Sir John Somery, a loyal royal knight who took part in Edward II's campaign against the Contrariants in 1321/22, married a woman called Lucy - I'm not sure of her background either - and died childless shortly before 24 August 1322 in his early forties. [CIPM 1317-27, no. 428] The heirs to Somery's sizeable inheritance in several Midlands counties were his two younger sisters Margaret Sutton, aged "thirty-two at the feast of Easter last" (i.e. born around 11 April 1290) and Joan Botetourt, "aged thirty at the feast of John the Baptist last" (i.e. born around 24 June 1292, and if this date is correct, she was Roger Somery's posthumous daughter and born more than eight months after his death). Margaret was married to Sir John Sutton, and Joan was the widow of Sir Thomas Botetourt, the eldest son of John, Lord Botetourt and his wife Maud née FitzThomas. Thomas Botetourt died shortly before 28 July 1322, just weeks before his brother-in-law John Somery. [CIPM 1317-27, no. 412] Thomas's heir was his and Joan née Somery's son John, said to be four years old in August 1322 in his father's IPM and seven in his grandfather John, Lord Botetourt's IPM of December 1324. John was actually born, according to his mother Joan née Somery's IPM, on 14 September 1318. [CIPM 1336-46, no. 181] John, Lord Botetourt the elder died on 25 November 1324 in his sixties, and his widow Maud née FitzThomas outlived him by some years. [CIPM 1317-27, no. 587] John Botetourt the younger, born 1318, nephew of Sir John Somery and the Botetourt heir and Somery co-heir, married Joyce la Zouche, younger half-sister of Thomas Beauchamp, earl of Warwick, and stepdaughter of Edward II's niece Eleanor Despenser from her second marriage to William la Zouche of Ashby in Leicestershire.
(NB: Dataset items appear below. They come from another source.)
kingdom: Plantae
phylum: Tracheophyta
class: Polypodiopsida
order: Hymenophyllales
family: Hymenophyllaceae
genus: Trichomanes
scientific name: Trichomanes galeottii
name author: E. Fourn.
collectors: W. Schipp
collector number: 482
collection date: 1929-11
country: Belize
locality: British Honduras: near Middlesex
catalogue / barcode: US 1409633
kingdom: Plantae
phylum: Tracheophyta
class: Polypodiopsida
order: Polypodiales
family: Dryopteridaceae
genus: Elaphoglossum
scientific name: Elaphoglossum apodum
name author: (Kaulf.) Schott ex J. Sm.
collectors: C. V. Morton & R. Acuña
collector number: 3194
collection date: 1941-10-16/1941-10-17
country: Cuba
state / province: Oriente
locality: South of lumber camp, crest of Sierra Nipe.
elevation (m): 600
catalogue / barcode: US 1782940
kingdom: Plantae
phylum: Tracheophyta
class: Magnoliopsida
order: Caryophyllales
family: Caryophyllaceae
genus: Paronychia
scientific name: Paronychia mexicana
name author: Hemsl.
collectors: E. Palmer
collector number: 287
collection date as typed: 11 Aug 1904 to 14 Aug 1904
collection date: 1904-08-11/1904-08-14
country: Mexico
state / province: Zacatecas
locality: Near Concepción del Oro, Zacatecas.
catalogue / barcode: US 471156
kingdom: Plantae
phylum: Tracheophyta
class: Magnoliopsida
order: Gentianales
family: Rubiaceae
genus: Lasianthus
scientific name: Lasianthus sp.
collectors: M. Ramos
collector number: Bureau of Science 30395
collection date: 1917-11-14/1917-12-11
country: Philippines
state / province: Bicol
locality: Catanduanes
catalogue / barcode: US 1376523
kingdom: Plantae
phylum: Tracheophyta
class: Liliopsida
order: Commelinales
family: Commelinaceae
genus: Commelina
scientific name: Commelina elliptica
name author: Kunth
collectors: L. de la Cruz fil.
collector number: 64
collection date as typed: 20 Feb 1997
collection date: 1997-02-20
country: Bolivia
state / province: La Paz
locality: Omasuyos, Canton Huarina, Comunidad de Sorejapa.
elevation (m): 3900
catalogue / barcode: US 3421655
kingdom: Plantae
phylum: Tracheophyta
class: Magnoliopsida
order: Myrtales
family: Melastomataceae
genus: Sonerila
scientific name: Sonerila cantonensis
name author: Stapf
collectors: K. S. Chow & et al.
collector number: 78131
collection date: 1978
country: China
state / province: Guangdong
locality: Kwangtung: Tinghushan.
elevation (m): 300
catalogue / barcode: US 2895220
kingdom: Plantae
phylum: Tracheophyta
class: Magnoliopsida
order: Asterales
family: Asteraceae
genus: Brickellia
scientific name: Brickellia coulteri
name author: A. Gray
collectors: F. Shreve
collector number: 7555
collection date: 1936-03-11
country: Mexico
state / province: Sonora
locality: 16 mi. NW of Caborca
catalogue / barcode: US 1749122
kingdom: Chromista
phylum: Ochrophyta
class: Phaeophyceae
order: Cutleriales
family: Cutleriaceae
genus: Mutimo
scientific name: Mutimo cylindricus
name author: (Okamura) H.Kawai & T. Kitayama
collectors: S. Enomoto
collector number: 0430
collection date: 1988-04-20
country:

I'm not entirely sure what, if any, children Sir John and Margaret Sutton, the other sister and brother-in-law of John Somery, had; Sutton was a common name, John and Margaret were incredibly common names, and it's hard to distinguish them from other people of the same name. It is sure, however, that this couple and specifically John became victims of Hugh Despenser the Younger in 1325. Hugh forced John to hand over eight of the manors he and Margaret had inherited from her brother John Somery to him after supposedly imprisoning him at Westminster for three weeks. Which does, let's face it, sound like exactly the sort of thing Hugh was capable of. Hugh, however, left the widowed Joan Botetourt, the other Somery sister, alone, though he did go after her parents-in-law John and Maud Botetourt in 1323 when he forced them to hand over a manor to him. More details in my forthcoming biography of Hugh the Younger, including a fascinating letter Hugh sent to John Botetourt senior in 1323 regarding his manor!

1 comment:

sami parkkonen said...

Hugh was a guy who did take full advantage from his relationship with the king which was not a wise move in hindsight. But at the time he most likely saw no dark clouds at the horizon.